Stored data

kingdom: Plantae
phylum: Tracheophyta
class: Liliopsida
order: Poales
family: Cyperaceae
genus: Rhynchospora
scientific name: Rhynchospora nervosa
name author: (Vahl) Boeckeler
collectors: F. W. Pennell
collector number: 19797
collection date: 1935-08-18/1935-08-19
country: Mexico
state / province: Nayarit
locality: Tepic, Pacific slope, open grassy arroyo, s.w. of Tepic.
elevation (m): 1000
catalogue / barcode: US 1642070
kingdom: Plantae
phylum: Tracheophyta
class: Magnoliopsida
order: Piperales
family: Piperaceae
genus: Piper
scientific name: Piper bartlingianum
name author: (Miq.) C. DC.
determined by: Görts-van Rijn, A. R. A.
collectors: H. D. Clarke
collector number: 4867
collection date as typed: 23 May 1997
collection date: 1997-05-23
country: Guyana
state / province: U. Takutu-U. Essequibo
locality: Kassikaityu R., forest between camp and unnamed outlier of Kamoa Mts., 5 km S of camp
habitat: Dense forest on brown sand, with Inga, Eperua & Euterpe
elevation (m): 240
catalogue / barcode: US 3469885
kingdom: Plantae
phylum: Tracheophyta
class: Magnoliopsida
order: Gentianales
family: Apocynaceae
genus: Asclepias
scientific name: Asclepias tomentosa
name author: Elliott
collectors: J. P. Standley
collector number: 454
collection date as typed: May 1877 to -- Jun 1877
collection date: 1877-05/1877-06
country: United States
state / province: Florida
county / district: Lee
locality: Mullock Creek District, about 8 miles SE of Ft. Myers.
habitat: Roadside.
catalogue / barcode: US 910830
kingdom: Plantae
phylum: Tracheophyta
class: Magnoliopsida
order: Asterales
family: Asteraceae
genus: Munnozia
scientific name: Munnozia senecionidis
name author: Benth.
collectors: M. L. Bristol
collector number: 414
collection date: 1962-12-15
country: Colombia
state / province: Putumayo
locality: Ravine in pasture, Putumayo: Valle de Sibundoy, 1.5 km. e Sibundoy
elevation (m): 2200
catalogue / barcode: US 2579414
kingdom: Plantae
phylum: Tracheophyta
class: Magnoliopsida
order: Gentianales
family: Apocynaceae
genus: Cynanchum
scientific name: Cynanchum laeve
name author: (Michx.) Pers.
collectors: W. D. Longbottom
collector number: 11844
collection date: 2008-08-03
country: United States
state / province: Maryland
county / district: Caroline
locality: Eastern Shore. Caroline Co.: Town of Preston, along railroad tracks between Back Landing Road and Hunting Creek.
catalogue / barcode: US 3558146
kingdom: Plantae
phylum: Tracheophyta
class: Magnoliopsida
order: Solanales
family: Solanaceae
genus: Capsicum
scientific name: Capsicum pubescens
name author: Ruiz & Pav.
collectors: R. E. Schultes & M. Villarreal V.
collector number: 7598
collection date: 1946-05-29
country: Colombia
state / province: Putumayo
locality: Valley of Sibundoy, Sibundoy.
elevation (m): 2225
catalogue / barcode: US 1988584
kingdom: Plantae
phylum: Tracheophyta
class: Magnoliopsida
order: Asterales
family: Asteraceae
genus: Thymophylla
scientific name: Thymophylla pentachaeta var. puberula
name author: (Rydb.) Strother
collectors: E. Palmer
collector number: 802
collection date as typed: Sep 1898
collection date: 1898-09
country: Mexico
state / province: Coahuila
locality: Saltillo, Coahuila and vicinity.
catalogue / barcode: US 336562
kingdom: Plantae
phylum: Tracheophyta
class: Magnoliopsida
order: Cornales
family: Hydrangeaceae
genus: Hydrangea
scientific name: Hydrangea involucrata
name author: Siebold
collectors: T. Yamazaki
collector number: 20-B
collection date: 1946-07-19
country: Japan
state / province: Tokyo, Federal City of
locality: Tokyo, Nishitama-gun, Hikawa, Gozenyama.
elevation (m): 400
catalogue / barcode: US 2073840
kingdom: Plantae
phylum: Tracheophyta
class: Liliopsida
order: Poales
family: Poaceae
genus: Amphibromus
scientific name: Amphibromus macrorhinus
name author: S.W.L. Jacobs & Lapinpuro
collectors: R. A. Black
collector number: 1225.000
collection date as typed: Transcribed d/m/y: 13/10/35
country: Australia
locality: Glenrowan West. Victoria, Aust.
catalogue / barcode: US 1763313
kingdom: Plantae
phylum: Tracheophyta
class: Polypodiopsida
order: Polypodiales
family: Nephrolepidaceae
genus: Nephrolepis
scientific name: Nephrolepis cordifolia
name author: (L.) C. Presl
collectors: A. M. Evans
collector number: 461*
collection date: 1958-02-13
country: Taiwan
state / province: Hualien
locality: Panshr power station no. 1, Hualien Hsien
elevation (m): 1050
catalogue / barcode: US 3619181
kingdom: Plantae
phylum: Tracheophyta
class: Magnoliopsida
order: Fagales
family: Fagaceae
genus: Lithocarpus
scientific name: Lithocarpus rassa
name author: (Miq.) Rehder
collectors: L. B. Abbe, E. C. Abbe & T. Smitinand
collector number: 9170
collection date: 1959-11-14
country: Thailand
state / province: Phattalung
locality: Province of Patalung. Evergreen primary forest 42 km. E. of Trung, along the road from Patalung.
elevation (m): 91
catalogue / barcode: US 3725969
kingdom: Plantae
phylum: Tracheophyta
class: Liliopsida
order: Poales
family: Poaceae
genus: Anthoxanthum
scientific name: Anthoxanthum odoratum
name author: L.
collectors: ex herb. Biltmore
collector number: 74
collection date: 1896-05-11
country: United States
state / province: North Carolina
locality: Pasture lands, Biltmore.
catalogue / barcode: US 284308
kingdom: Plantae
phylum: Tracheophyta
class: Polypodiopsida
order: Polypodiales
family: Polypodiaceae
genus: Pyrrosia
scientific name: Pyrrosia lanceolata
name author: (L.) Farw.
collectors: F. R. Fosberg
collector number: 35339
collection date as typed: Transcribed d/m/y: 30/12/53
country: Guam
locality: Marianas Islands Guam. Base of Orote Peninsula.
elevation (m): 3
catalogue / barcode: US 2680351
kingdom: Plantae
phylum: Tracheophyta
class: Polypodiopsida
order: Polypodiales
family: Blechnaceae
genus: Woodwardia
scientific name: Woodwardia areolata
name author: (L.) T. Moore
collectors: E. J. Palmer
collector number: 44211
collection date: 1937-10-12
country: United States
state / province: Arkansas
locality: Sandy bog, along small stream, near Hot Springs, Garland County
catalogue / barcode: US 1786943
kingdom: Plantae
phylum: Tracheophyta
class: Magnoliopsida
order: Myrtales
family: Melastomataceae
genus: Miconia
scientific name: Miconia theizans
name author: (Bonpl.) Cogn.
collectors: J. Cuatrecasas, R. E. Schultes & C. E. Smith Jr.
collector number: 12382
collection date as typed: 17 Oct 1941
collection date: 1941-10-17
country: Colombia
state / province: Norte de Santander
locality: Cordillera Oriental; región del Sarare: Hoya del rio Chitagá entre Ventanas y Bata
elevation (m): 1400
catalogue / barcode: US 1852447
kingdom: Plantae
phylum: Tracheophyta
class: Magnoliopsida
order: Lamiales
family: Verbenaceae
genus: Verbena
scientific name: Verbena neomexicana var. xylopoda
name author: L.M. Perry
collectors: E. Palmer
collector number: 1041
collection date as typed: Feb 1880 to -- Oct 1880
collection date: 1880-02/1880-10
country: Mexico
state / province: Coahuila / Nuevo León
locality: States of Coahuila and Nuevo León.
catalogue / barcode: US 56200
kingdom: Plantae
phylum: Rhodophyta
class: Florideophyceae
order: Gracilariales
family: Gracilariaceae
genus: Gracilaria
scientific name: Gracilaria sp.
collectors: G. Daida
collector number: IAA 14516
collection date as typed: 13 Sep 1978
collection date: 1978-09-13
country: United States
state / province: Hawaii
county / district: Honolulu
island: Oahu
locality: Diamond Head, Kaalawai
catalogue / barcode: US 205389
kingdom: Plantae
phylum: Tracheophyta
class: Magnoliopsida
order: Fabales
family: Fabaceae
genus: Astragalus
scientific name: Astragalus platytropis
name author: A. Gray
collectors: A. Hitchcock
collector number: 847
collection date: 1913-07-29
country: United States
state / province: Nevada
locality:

» Request
Begin at the line that contains "locality: States of Coahuila and Nuevo León." and stop after the line that contains "collection date as typed: 13 Sep 1978". Write those lines out again, swapping "catalogue" for "catalog" and leaving everything else unchanged.

» Output of the exercise
locality: States of Coahuila and Nuevo León.
catalog / barcode: US 56200
kingdom: Plantae
phylum: Rhodophyta
class: Florideophyceae
order: Gracilariales
family: Gracilariaceae
genus: Gracilaria
scientific name: Gracilaria sp.
collectors: G. Daida
collector number: IAA 14516
collection date as typed: 13 Sep 1978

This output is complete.